Nella mia epoca, c’era chi si dichiarava favorevole alla guerra, considerandola un modo per allentare la tensione fra le grandi potenze. Altri avevano profetizzato che la guerra successiva sarebbe stata l’ultima, cioè una sorta di repulisti generale. Tuttavia, le mie recenti osservazioni nell’Interno mi confermavano che non era affatto così: l’umanità praticava la guerra a causa del proprio retaggio primordiale, e qualunque giustificazione non era altro che una razionalizzazione fornita dal nostro cervello ipersviluppato.
Immaginai quello che sarebbe successo se la Gran Bretagna e la Germania fossero state trasferite nell’Interno, come due nuove macchie di colore nel cielo roccioso. Dalla mia prospettiva cosmica, mi parvero due nazioni in una condizione d’insensata confusione economica e morale. Dubitai che nel 1891 esistesse una sola persona, in entrambi i paesi, che potesse illustrarmi i benefici di una guerra, quale che ne potesse essere l’esito. E quanto sarebbe parso ridicolo e futile un simile conflitto, se la Gran Bretagna e la Germania fossero state trasferite davvero nell’Interno della Sfera!
In tutta la Sfera, milioni di vite umane venivano cancellate in guerre che per me erano tanto remote e insensate quanto gli affreschi di una cattedrale. Si sarebbe potuto pensare che gli abitanti della Sfera, che abbracciava un milione d’isole-mondi, condividessero la mia stessa prospettiva e rinunciassero alle loro piccole ambizioni meschine. Tutt’altro! Gli istinti umani più bassi dominavano ancora, persino nell’anno 657.208. Là, nella Sfera, neppure il monito quotidiano di centinaia di migliaia di guerre che venivano combattute ovunque bastava a indurre gli uomini a comprenderne la futilità e la crudeltà.
Per contrasto, pensai a Nebogipfel e al suo popolo, alla loro società razionale. Niente finzioni in proposito: provavo ancora una certa repulsione al pensiero dei Morlock e delle loro pratiche innaturali; tuttavia mi rendevo conto che tale repulsione derivava dai miei pregiudizi primitivi, oltre che dalle mie sfortunate esperienze nel mondo di Weena, del tutto irrilevanti per esprimere un giudizio su Nebogipfel.

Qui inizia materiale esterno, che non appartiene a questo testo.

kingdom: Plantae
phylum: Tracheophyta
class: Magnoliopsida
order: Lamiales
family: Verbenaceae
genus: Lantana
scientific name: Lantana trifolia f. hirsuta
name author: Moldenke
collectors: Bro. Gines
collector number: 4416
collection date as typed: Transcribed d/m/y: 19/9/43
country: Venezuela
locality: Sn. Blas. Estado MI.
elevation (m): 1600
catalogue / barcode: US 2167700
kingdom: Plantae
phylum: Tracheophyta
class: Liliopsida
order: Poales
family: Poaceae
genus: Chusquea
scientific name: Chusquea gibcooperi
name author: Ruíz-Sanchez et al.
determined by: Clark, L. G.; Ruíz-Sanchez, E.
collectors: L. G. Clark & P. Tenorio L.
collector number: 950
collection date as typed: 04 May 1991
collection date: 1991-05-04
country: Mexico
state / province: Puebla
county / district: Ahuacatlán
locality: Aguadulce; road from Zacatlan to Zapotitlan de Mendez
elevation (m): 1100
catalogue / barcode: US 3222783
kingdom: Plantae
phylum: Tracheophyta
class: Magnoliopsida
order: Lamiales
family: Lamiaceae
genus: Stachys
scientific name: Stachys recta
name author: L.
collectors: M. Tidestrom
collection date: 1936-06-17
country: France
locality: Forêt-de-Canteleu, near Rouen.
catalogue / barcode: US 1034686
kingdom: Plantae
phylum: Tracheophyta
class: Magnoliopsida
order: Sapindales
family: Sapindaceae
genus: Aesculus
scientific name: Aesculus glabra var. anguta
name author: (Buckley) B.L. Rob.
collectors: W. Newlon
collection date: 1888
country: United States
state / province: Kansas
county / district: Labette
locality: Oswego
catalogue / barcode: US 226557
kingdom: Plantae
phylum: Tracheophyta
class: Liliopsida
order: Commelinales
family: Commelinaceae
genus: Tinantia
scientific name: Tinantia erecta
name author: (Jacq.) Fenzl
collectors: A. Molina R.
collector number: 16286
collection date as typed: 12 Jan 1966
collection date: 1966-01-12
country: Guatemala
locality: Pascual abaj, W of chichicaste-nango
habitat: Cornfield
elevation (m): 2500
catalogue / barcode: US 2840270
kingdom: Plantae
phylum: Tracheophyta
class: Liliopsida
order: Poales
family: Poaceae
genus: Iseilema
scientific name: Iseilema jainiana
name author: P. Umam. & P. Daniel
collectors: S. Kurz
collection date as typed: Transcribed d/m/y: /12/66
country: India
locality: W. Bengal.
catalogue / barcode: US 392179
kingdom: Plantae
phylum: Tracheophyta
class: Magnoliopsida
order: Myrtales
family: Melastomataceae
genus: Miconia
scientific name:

Poiché non mi mancava tempo per meditare, formulai un’ipotesi sulla scomparsa della differenziazione sessuale fra i Morlock. Considerai il modo in cui si creano vincoli di solidarietà fra gli individui. Innanzitutto, un uomo deve battersi per difendere se stesso e i propri figli. In secondo luogo deve difendere i fratelli, ma forse questo istinto è meno forte, giacché il patrimonio genetico comune dev’essere diviso. In terzo luogo, deve difendere i nipoti e i parenti più lontani, a cui è vincolato da legami istintuali più deboli.
Così è possibile prevedere, con deprimente attendibilità, come si formano e come operano i vincoli di solidarietà: soltanto con una simile gerarchia di alleanze, in un mondo di penuria e d’instabilità, è possibile tramandare il proprio patrimonio genetico alle generazioni future.